Simon Murray and Tom Collins act for the Queen’s Proctor in an application to rescind decrees of divorce granted by the English and Welsh county courts in a large number of cases involving Italian nationals who have been involved in a massive conspiracy (involving around 180 other cases) to pervert the course of justice by claiming jurisdiction on false information.
In an important preliminary judgment Sir James Munby, President of the Family Division urged that parliament review the 1926 Proceedings (Regulation of Reports) Act. Further he ruled that the reporting restrictions imposed by the Act are subject to a discretion in the court to permit the media's publication of a report of proceedings as directed by the Judge.

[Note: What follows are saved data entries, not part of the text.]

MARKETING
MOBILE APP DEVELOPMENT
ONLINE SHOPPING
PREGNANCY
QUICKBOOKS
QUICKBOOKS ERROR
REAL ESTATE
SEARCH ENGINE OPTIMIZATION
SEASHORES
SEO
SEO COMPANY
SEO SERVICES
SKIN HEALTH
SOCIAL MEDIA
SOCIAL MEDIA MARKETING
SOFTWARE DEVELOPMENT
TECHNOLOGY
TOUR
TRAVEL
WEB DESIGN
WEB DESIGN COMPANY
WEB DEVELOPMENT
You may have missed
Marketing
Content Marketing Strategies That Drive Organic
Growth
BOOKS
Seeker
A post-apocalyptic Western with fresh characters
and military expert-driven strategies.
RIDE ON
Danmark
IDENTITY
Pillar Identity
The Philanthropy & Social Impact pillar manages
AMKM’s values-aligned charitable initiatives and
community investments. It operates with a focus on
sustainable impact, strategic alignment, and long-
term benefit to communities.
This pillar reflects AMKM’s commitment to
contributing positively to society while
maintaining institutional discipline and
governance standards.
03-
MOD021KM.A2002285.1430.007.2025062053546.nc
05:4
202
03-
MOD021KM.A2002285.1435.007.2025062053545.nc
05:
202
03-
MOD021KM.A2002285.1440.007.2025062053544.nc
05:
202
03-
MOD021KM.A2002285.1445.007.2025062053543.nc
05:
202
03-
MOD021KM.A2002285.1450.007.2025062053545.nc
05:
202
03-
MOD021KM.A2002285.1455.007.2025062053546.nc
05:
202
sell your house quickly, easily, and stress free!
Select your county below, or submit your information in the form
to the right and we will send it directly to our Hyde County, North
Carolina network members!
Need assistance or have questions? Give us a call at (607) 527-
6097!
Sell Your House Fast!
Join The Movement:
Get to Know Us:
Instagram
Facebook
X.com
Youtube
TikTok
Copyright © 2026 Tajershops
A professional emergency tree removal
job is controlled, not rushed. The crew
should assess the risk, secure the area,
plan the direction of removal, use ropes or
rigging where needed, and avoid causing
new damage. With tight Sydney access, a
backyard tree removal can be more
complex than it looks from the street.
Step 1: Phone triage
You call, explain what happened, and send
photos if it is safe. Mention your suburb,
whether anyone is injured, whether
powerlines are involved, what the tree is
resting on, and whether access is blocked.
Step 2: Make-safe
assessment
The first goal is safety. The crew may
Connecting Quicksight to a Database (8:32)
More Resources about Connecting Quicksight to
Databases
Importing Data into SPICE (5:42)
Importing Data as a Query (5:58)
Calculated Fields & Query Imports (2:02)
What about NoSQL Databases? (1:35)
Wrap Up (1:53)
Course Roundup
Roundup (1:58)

The aim of the 1926 Act was to strike a balance between the principle of open justice and the need to curb reports from the divorce court for the protection of public morality. No doubt s.1(1)(b) was couched in terms designed to prohibit the publication of material which was ‘scandalous, indecent, disgusting, salacious or titillating’. It was almost impossible to believe that the application of s.1(1)(b) to financial remedy proceedings was an outcome that Parliament had intended. It was difficult to understand how the protection of public morality and public decency, or indeed any other public interest, was facilitated by subjecting the reporting of proceedings in open court of the kind in the instant case to the restraint imposed by s.1(1)(b). Pending any review of the Act by Parliament, the only legitimate means of avoiding the impact of s.1(1)(b) were those allowed by the express provisions of s.1(4)(b), which recognised a discretion to make a direction authorising the media's publication of a report of the whole of the proceedings.